Start of Given text

The wadi bed developed sharp turns and steep walls on either side as we neared the base of the south rim of the crater (Figure 15). By 12:55 p.m. half of our water supply was gone and we were on our way up and out (Figure 16). My heart was soon pounding in my chest, despite frequent stops for rest. There was no shade to offer any relief from the sun. The weak breezes which stirred from time to time provided no relief from the oppressive, mid-day heat. We soon were hoping that each rise before us would be the top, but we were disappointed more than once.
We crested the final rise at 1:34 p.m. and were rewarded with a fine view spread out far below in front of us (Figure 17). Unfortunately, this view was not the one we had expected. We were, in fact, looking out over a military base, situated some miles southwest of the town of Yeroham. We had been led by the wadi bed more to the southwest than we had expected. We would need to follow the rim around to the east, and then north, back to the summit—a trek of a mile or more—before we could begin our descent.
There was a welcome breeze up on the top. There was also a bulldozed military road, which made the trek around this part of the rim to the summit relatively smooth and straightforward. We were feeling pretty worn out by this point in the day, but we welcomed the opportunity to view another part of the rim close up, and to view the summit from another angle (Figure 18).
Another few minutes of walking brought us in view of the distant town of Yeroham, the reservoir, and the plain in which the Israelites had pitched their tents (Figure 21).
Unfortunately, we took the wrong arm of the mountain down from the summit—an all-to-easy mistake to make, I realized in hindsight. This ultimately brought us to the west of the bamah and Midianite settlement hills. By the time we discovered this error we were much too far down the mountain and much too worn out to contemplate the hike back up the mountain we would need to make if we were to go back and make the correct turn.
Separating us from the bamah and Midianite settlement hills—and the path out to our car—was a very steep, deep ravine. We descended into the ravine, with the idea of following it out to its exit, which we knew must be somewhere below the dam. But we had to abandon that plan after some minutes of walking along the bottom of the ravine when we came to a sheer cliff drop-off in the wadi bed in front of us. The rugged beauty and uniqueness of the spot would have been captivating in ordinary circumstances—what a lovely desert waterfall there must be there when it rains. Unfortunately, we were not in ordinary circumstances and we were in no condition to appreciate much of anything, other than a long, cold drink and a place to rest in the shade.
It was hot, without a breeze, in the bottom of the ravine. Our (now hot) water was nearly spent. Our strength was spent. And it was now clear that the way out entailed a grueling climb up the other side of the ravine. Should we rest—and bake—in the bottom of the ravine, putting further strain on our dwindling water, or attempt the climb out immediately and risk physical collapse from heat and over-exertion? I decided on the later course of action.
It was after 3:00 p.m. by the time we had topped the ravine. My pocket thermometer was reading 105°F by that time (Figure 22). We were looking forward to getting back to our air conditioned car.

End of Given text

▶ [Required actions]:
[A] List every figure number cited in the hiking account, in the order they appear.
[B] Repeat the hiking account word for word, from "Another few minutes" up to and including "the correct turn.".
The entries that come next are separate material and are not part of the hiking account.

Start of Exercise data

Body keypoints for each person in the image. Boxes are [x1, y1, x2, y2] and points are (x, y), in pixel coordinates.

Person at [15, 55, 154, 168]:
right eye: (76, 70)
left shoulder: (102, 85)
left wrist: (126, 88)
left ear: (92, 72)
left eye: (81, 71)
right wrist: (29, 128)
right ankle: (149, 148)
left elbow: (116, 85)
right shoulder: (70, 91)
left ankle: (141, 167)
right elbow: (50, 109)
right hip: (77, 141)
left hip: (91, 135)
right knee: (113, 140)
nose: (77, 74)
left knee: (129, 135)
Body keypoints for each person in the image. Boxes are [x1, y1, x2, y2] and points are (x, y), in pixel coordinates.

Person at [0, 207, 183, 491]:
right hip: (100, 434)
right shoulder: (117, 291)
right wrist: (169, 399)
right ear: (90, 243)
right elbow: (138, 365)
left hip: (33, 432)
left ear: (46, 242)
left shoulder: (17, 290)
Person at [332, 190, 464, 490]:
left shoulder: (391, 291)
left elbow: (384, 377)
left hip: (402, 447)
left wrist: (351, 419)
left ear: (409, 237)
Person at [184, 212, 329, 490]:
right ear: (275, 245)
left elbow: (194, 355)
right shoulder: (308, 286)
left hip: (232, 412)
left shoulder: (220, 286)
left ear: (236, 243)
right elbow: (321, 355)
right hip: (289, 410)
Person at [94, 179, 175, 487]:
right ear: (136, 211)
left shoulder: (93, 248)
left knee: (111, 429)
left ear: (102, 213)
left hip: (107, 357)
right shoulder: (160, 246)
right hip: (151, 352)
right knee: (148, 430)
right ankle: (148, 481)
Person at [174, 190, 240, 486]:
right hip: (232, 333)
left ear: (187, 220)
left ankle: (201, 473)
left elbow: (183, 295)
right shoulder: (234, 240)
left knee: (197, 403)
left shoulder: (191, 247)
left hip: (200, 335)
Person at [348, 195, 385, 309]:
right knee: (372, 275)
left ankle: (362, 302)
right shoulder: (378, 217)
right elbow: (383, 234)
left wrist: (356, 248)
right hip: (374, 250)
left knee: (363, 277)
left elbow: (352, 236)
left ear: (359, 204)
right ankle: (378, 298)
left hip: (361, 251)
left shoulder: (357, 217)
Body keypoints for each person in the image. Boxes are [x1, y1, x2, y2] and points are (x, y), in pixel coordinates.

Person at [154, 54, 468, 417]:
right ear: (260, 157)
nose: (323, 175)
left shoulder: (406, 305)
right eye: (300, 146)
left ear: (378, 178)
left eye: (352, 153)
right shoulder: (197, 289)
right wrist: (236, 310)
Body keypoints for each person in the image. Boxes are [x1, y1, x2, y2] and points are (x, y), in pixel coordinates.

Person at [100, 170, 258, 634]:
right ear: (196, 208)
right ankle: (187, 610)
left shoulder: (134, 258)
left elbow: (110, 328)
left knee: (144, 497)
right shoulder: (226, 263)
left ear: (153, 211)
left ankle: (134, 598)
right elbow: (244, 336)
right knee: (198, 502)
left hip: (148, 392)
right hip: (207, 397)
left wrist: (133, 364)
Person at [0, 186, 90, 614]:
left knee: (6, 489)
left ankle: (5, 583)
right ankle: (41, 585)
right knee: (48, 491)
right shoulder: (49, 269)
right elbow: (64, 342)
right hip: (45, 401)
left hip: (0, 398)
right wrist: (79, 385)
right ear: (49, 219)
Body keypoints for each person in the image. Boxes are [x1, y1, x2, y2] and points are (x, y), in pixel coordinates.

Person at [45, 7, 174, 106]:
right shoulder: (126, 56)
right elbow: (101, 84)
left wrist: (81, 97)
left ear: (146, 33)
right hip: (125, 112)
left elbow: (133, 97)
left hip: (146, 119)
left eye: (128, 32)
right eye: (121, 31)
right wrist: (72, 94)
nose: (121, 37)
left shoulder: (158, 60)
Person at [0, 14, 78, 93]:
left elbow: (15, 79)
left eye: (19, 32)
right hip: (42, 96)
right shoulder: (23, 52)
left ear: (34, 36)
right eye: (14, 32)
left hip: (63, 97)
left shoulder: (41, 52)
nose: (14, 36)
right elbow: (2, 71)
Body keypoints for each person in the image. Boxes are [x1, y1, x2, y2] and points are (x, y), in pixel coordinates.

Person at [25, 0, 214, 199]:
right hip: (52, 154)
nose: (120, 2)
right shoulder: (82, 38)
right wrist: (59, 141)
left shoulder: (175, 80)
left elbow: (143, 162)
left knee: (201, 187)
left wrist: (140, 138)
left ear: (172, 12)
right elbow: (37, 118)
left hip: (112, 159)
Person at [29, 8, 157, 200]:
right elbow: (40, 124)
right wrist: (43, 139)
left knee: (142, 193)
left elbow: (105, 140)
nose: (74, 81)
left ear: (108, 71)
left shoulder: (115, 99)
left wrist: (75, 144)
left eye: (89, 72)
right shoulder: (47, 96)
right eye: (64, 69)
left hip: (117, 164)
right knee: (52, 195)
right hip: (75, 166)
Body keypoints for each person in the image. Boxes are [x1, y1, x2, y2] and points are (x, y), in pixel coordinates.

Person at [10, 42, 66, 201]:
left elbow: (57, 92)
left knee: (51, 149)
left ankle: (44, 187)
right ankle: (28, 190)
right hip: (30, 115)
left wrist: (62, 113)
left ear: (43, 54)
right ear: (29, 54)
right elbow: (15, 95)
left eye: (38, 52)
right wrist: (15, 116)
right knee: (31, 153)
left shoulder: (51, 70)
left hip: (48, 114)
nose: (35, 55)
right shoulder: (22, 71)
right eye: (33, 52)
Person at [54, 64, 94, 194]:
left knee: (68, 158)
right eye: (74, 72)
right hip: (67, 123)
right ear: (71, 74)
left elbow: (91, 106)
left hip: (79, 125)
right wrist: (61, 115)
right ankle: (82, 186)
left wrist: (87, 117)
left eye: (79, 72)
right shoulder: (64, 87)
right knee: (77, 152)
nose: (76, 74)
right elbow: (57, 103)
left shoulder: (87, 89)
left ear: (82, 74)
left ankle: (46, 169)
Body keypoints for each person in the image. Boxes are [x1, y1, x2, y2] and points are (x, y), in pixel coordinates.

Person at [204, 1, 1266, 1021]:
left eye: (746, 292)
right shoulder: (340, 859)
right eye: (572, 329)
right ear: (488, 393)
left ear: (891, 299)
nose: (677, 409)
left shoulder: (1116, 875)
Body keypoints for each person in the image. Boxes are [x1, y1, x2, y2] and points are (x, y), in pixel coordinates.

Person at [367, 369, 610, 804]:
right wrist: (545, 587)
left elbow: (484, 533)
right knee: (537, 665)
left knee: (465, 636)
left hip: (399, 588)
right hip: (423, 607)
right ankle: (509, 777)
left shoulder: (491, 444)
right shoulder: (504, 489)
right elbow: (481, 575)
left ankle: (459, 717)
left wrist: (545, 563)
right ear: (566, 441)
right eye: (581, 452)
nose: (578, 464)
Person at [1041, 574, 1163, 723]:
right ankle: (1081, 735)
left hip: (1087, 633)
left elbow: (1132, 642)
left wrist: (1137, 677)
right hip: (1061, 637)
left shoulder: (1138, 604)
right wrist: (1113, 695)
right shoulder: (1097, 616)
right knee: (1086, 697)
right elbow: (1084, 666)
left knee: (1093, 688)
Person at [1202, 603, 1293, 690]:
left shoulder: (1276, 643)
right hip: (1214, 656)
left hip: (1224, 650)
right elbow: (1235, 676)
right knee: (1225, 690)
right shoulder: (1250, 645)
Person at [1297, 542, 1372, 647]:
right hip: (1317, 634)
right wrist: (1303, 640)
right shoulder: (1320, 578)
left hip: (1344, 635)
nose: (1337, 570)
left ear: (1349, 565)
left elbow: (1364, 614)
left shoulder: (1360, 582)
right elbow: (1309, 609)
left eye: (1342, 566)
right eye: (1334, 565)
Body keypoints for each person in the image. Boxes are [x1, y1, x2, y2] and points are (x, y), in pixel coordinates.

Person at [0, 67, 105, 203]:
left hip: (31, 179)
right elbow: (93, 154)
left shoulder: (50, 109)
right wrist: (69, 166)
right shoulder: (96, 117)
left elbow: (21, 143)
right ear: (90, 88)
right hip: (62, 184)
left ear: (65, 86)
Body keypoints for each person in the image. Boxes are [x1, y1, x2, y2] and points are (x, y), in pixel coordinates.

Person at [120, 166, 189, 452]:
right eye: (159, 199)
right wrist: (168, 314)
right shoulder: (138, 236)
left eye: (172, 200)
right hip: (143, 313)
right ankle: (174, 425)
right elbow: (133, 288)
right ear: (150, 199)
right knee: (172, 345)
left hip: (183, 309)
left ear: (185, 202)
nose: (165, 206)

End of Exercise data

▶ [Answers for the tasks]:
[A] Figure 15, Figure 16, Figure 17, Figure 18, Figure 21, Figure 22

[B]
Another few minutes of walking brought us in view of the distant town of Yeroham, the reservoir, and the plain in which the Israelites had pitched their tents (Figure 21).
Unfortunately, we took the wrong arm of the mountain down from the summit—an all-to-easy mistake to make, I realized in hindsight. This ultimately brought us to the west of the bamah and Midianite settlement hills. By the time we discovered this error we were much too far down the mountain and much too worn out to contemplate the hike back up the mountain we would need to make if we were to go back and make the correct turn.